→ Activity
The count of lines with the string "técnico" in the material is all that should be returned.
━━ Provided records ━━
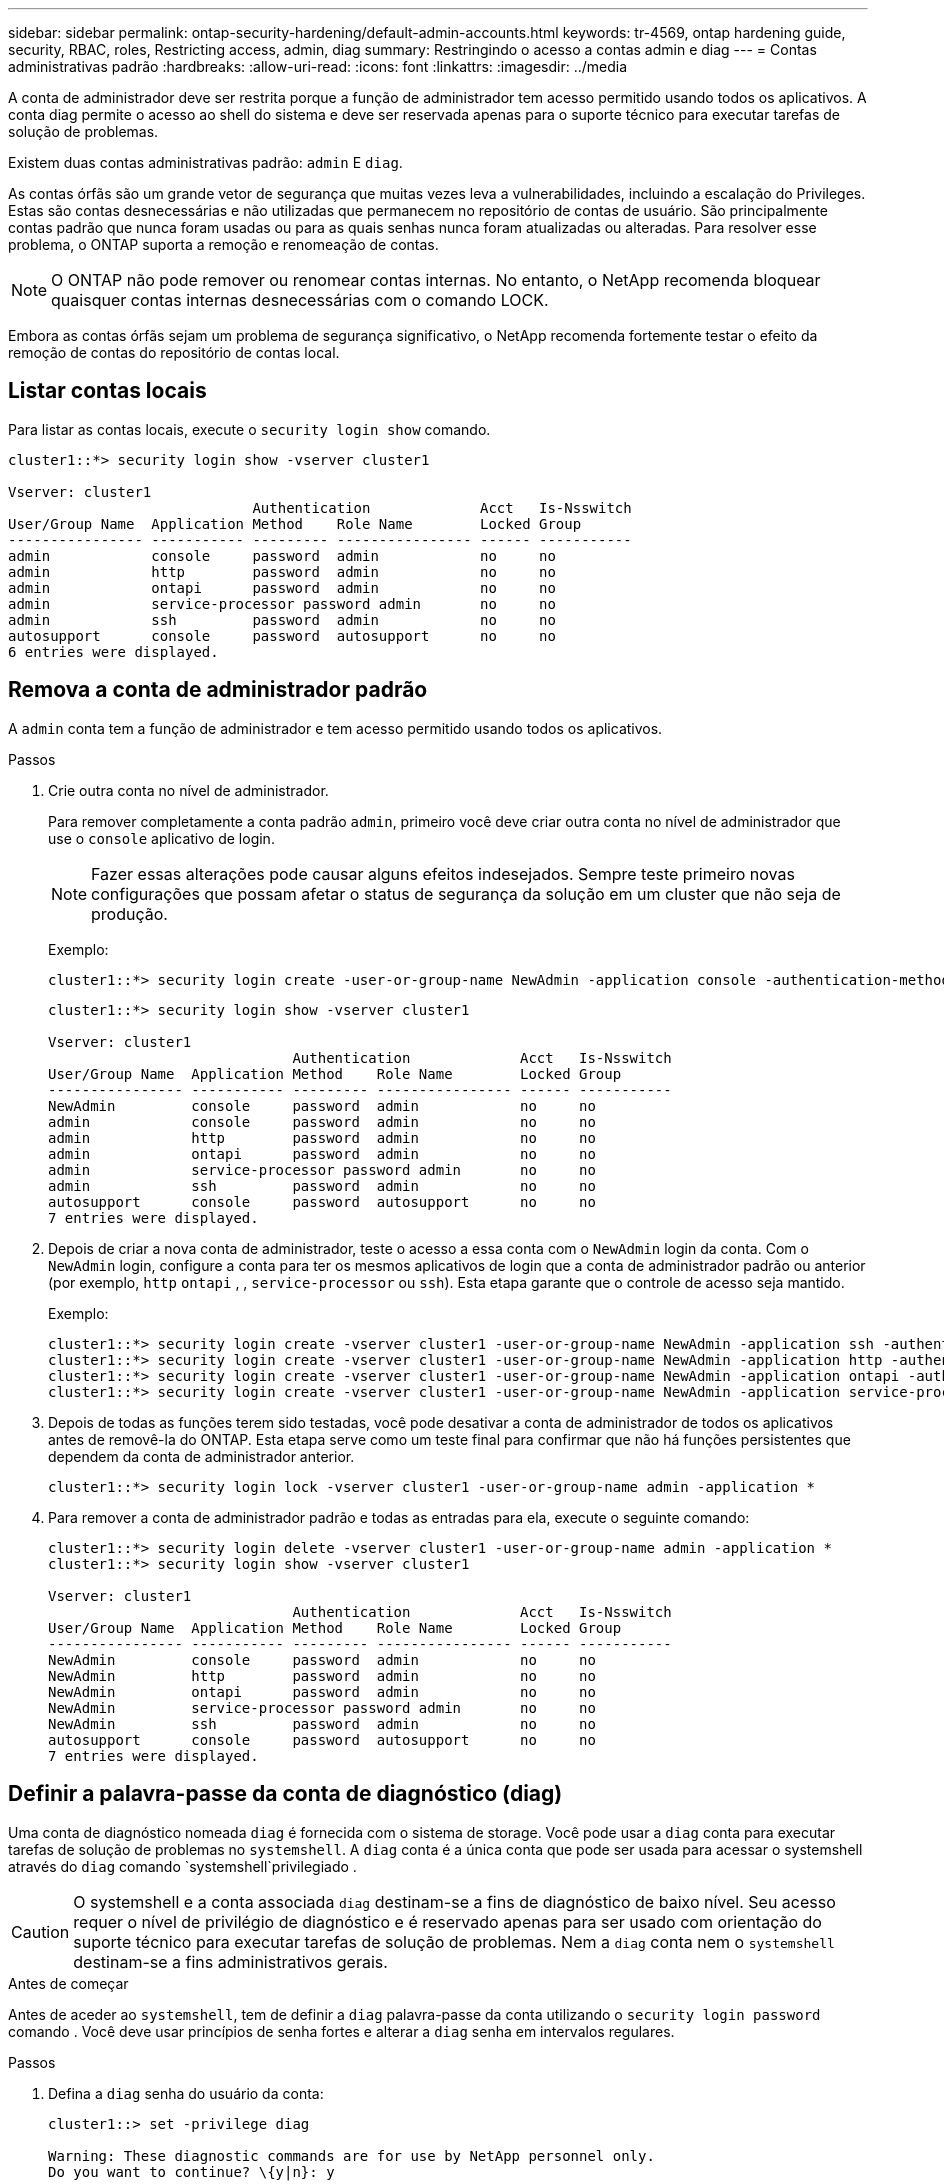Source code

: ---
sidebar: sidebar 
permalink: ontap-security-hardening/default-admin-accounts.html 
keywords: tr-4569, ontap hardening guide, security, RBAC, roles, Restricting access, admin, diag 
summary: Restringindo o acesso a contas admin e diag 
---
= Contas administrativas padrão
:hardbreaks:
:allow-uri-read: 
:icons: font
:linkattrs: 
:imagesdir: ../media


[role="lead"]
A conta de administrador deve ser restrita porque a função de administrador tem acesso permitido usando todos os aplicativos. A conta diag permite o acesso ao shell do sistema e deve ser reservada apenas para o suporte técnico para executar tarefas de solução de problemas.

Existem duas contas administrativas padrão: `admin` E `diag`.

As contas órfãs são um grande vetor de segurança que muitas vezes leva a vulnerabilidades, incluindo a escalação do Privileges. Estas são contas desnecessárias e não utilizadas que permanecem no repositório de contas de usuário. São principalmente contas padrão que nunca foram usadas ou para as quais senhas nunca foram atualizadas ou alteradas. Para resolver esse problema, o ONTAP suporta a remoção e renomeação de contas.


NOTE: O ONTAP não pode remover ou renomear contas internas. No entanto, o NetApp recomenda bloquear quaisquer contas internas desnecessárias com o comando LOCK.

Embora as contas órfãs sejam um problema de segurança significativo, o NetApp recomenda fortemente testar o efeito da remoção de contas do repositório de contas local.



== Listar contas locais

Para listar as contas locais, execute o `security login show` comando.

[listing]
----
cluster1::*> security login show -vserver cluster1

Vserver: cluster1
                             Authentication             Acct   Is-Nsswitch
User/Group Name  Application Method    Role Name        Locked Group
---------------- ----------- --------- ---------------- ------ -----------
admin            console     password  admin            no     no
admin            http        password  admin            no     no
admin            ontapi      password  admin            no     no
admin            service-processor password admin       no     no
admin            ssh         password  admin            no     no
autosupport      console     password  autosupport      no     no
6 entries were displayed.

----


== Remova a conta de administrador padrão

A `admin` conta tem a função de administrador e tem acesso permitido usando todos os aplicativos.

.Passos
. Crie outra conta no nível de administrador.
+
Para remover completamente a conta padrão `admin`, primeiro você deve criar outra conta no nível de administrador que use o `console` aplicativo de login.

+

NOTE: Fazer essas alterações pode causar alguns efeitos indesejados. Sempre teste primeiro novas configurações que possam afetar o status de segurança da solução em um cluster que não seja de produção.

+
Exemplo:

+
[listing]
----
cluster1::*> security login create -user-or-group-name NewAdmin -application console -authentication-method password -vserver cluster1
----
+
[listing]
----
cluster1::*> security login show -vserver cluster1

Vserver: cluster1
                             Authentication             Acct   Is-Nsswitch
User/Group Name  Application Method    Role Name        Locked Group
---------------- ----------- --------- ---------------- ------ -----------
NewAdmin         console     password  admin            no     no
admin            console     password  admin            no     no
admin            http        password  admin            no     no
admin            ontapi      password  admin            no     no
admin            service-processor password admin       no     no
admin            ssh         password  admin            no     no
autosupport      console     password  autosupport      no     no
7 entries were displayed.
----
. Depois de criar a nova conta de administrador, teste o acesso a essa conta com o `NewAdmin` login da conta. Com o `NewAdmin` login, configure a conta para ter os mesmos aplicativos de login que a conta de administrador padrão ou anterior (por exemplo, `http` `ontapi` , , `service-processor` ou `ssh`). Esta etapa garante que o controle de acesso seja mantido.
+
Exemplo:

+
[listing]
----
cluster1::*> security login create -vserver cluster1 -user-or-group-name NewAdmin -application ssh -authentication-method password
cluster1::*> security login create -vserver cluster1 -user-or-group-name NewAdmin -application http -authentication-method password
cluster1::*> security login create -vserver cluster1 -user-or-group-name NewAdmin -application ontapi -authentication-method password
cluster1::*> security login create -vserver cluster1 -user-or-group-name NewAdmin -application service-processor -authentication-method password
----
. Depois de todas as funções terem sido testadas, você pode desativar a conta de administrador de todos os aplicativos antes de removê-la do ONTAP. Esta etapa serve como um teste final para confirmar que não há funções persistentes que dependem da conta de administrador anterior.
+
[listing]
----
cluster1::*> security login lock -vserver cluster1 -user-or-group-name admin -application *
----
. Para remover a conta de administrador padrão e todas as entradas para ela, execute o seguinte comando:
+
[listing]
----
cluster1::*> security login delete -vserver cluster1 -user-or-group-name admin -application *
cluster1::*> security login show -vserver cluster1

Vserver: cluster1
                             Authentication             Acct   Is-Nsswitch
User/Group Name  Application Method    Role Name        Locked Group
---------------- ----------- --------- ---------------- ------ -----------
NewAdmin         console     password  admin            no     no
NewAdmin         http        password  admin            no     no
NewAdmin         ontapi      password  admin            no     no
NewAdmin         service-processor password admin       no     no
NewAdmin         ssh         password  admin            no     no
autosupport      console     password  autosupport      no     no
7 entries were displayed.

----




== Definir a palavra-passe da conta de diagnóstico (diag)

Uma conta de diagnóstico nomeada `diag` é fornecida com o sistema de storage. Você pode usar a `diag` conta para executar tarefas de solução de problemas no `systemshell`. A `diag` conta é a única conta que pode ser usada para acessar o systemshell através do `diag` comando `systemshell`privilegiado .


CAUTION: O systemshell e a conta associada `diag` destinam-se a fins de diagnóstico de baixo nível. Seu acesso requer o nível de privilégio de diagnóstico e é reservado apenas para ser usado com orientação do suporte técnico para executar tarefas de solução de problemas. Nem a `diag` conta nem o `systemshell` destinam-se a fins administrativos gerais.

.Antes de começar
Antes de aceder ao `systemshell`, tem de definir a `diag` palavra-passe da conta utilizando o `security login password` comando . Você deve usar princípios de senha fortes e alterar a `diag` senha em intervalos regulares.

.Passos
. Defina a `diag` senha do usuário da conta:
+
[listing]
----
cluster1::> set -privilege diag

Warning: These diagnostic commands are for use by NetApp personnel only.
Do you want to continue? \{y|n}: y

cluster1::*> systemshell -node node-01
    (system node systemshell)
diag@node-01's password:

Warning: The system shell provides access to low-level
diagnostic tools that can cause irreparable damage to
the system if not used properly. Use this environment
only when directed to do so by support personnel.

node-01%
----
━━━
→ Output for this exercise
2